The dramatic collapse of the Hard Rock Hotel in New Orleans re-opens a can of worms. The proposed development was controversial from its inception.
1031 Canal Street for decades was the site of Woolworths, a five’n’dime department store whose lunch counter was ground zero for civil rights protesters in 1960. When it was proposed the Woolworths building be demolished to make room for a new development, historical preservationists and neighborhood activists went ballistic. Despite their objections, however, the Woolworths building was demolished in 2015.
Kailas Bros. bought the lot in 2007 and proposed developing a mixed use retail/residential design. At issue was the height of the development. Zoning laws limited new construction to 70 feet. The Kailas proposal was a 200 foot high rise. In 2011, the City Council, over the objections of many who argued the building was too tall and therefore out of scale for the French Quarter, voted to allow the highrise to go up.
A year and a half later, Praveen Kailas pled guilty in Federal Court to overbilling the state’s Road Home program after Katrina in another residential development.
Construction on the structure that recently collapsed began in early 2018 after it was announced that the site would house a Hard Rock hotel. The investigation into what caused the collapse is just getting underway.
NOLA.com reports that the General Contractor, Metairie-based Citadel Builders has employed 50 different subcontractors on the project. Reporter Jeff Adelson reports, “Workers on the site this weekend said they were with the King Company, listed as working on drywall, and RMS Masonry. RMS Masonry was not on the Citadel list.”

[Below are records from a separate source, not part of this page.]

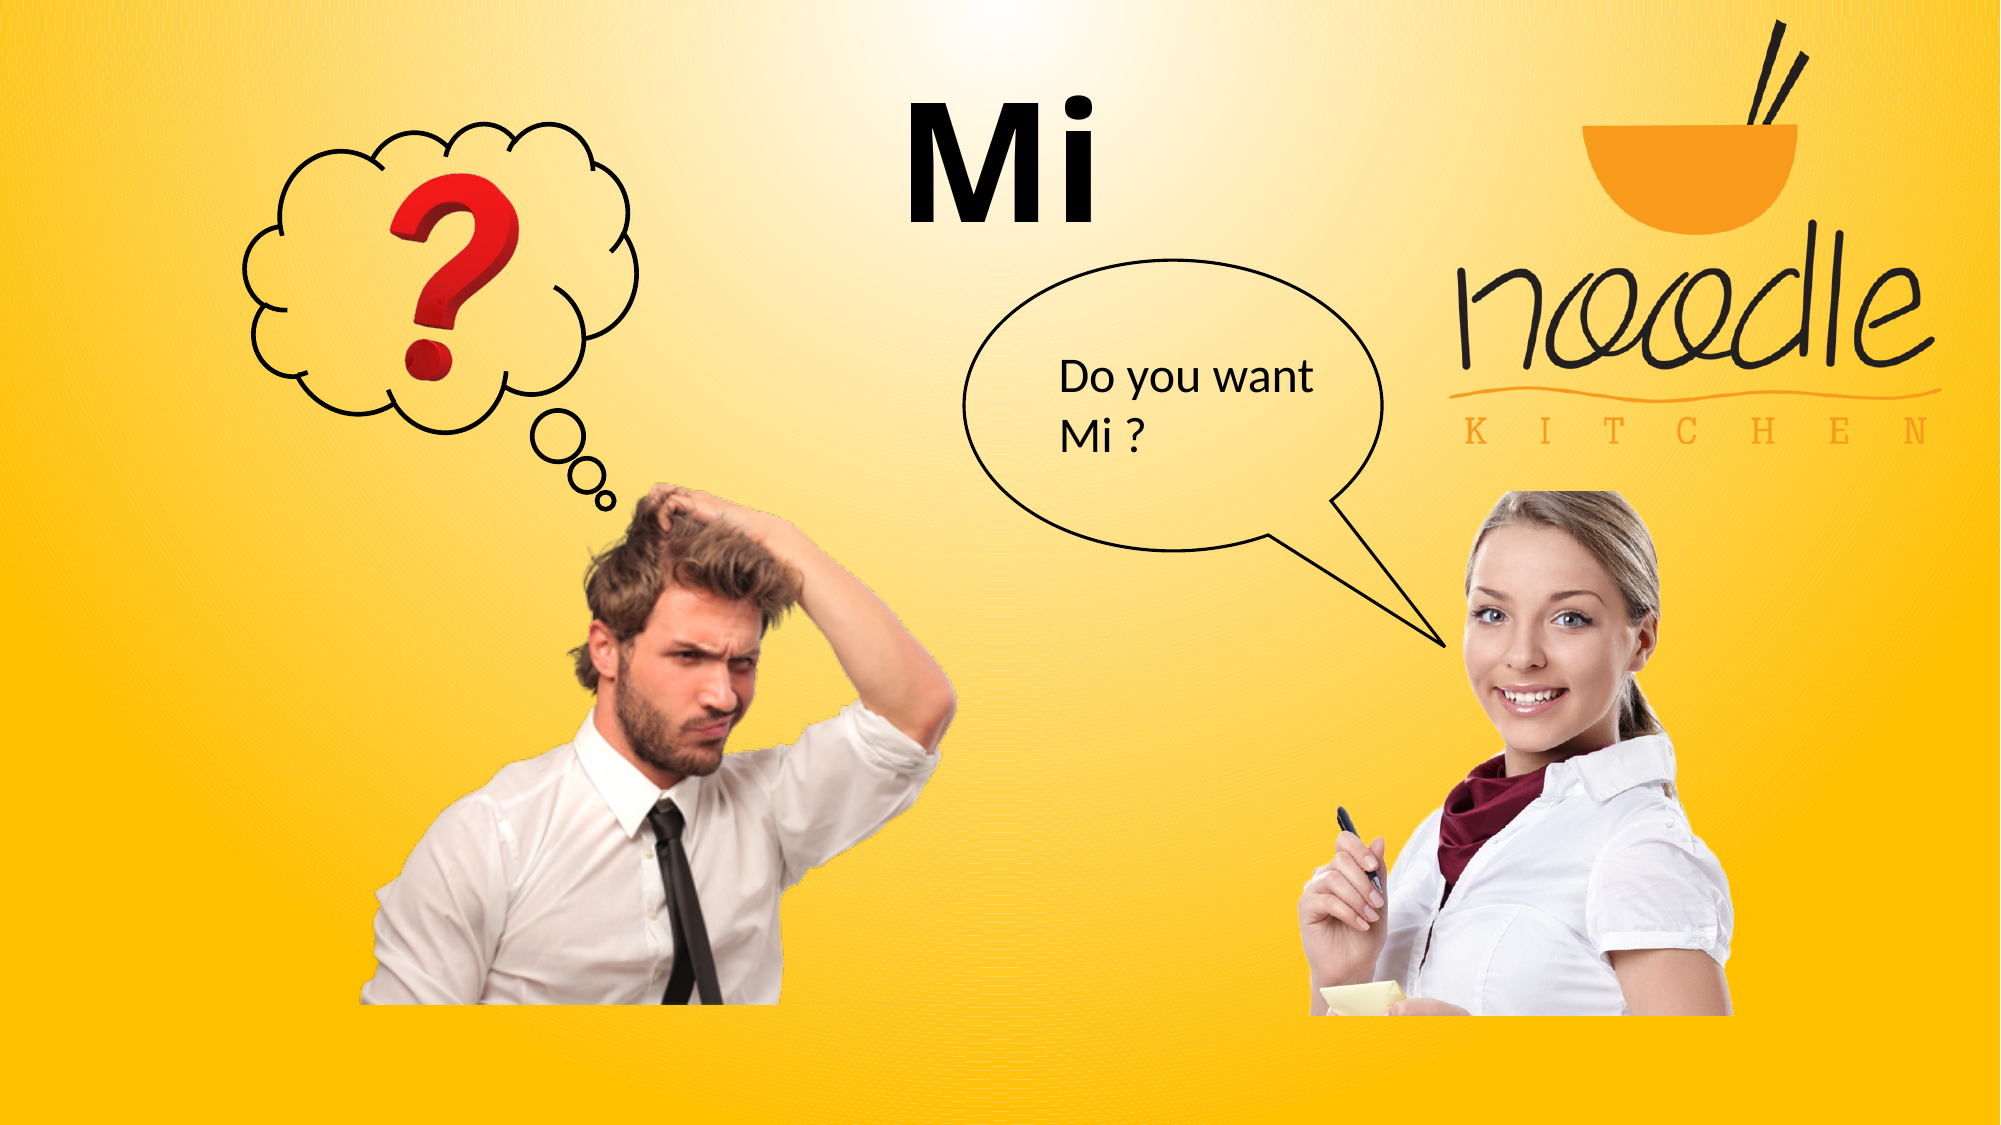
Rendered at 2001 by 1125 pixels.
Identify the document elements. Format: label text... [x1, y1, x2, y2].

text_box [962, 259, 1384, 552]
text_box [531, 409, 585, 463]
picture [358, 476, 965, 1005]
title Mi [137, 59, 1449, 278]
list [1281, 491, 1756, 1016]
text_box Do you want Mi ? [1043, 335, 1331, 470]
picture [1449, 19, 1942, 444]
picture [385, 173, 524, 382]
text_box [568, 457, 606, 476]
text_box [243, 123, 638, 434]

A former structural engineer with the development project, Walter Zehner, stated:
“The one thing I find hard to understand is the collapse started at the rear of the building (by Rampart and Iberville streets) but it wound up, you had collapsed slabs all the way on the front end of the build which is 300 feet away (on Canal Street). So I don’t know how that progression worked like that. I guess that’s part of what the investigation is going to reveal. Logically it doesn’t make sense it would happen that way. There’s got to be a reason for that to happen, and that’s going to be part of the investigation.”
Two questions the investigation will have to answer are whether the site was properly inspected and up to date on all permits. And looming over the investigation of the building collapse is an ongoing, unrelated Federal investigation into corruption at the city’s Department of Safety and Permits.

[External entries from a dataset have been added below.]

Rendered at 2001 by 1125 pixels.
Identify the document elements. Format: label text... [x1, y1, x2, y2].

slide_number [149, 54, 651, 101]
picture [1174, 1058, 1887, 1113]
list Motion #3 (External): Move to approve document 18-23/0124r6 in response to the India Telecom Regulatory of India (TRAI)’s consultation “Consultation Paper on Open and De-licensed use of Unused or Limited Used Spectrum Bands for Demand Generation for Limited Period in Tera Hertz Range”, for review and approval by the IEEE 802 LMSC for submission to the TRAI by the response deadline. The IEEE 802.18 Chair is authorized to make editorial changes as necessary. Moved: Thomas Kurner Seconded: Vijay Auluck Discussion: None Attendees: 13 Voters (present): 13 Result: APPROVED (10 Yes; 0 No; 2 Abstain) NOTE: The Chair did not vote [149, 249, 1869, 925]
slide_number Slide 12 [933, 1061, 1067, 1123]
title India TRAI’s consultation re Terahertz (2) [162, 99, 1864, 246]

According to the Lafayette Daily Advertiser, “One city inspector was indicted two months ago after being accused of accepting bribes for favorable inspection reports between 2012 and 2019, and in September, two from the office were suspended in conjunction with the probe, according to media reports.”
In addition to possible corruption, others are questioning the competence of those working on the project. Not long ago, the International Brotherhood of Electrical Workers union protested the construction site because of its use of unlicensed electricians.
Whatever the investigation reveals, the city should rethink the whole project.